Primary Instrument: Vocal
Sarah Aroeste, inspired by her family's Sephardic roots in Greece and Macedonia, has spent the last 10 years bringing her contemporary style of original and traditional Ladino music to audiences around the world. American born and trained in classical opera at Westminster Choir College and Yale University, Aroeste became drawn to her Sephardic musical past after spending a summer in 1997 performing at the Israel Vocal Arts Institute in Tel Aviv. There, she had the fortune of studying with Nico Castel, one of the recognized Ladino singers and coaches at the Metropolitan Opera, with whom she learned she shared a similar Sephardic background. Continuing to study with Castel upon her return to the US, Aroeste started incorporating classical Ladino songs into her opera repertoire. She quickly realized that Ladino, not opera, was her true musical passion and soon after made the leap to performing in Ladino full time. Since then, Aroeste has worked tirelessly to keep Ladino music alive for a new generation. Her style, whether with her original music or with interpreting traditional folk repertoire, combines traditional Mediterranean Sephardic sounds with contemporary influences such as rock, funk jazz and blues.
One of few Ladino artists today who writes her own music, Aroeste writes and performs songs of such universal themes as family dynamics, first-love crushes, unrequited love, loss, searching for home, going off to war, and much more. Together, her songs have brought new life and energy to the beautiful and mysterious sounds of Sephardic music.
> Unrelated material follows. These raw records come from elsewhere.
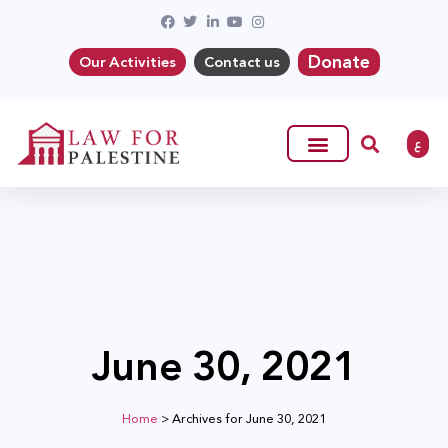
Donate
Our Activities
Contact us
ع
June 30, 2021
Home
>
Archives for June 30, 2021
In the last decade, Aroeste has amassed a large and loyal following across the US and abroad, and has released two recordings, “A la Una: In the Beginning” (2003) and “Puertas” (2007). Her third album, “Gracia,” was released in spring of 2012. She has performed in major music venues throughout the US and overseas (tours through Europe, Israel and Cuba), and has collaborated with such notables as Frank London (The Klezmatics), Roberto Rodriguez, Tamir Muskat (Balkan Beat Box), Y-Love and more. In 2008 Aroeste was a finalist in Israel’s prestigious “Festiladino” competition of original Ladino songs and performed her winning song with the Jerusalem Symphony. Most recently, Aroeste has teamed up with composer and producer Shai Bachar for her new album and musical direction, which includes a more elaborate instrumentation and stage production. With her unwavering commitment to Ladino cultural preservation, Sarah Aroeste has received notable attention over the years for her innovation in working to make Ladino music more accessible and exciting to new and larger audiences. Bringing a fresh and inspiring modern sound, Sarah Aroeste has helped to transform and revitalize a tradition.
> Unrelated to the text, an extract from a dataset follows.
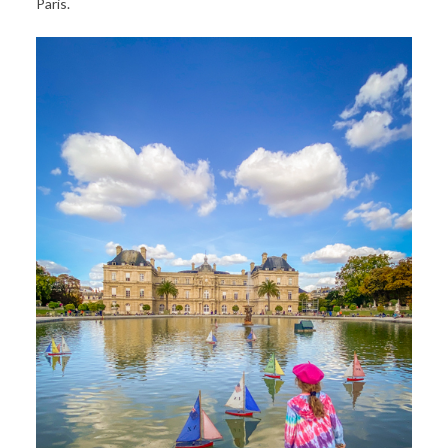
Paris.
The vocalization on Sarah Aroeste’s album Gracia is a musical and poetic amalgamation she has accumulated on her search for her musical roots and family heritage. The title track is a tribute to Doña Gracia Naci, who in the 1500’s helped save and relocate Jews from the Spanish Inquisition; it is also a salute to the modern woman of today. “El Leon Ferido,” is a poetic recognition to the contribution of those Jewish people who were reluctantly dispersed throughout Europe and the Mediterranean, taking their music, language and culture with them. These songs serve as a foundation of how serious and studious this music can be.
However, Aroeste does not shy away from the romantic aspects of Ladino, and utilizes its seductive phrasings and innuendos to perfection with her lyrics in “Chika Morena,” praising the smoldering dark beauty associated with gypsy women. There are elements of flamenco, rock, opera, and Latin popular music, blended into the selections on “Gracia,” in which Aroeste takes long dormant traditional and originally inspired poetic works and twists them into a fresh contemporary sound.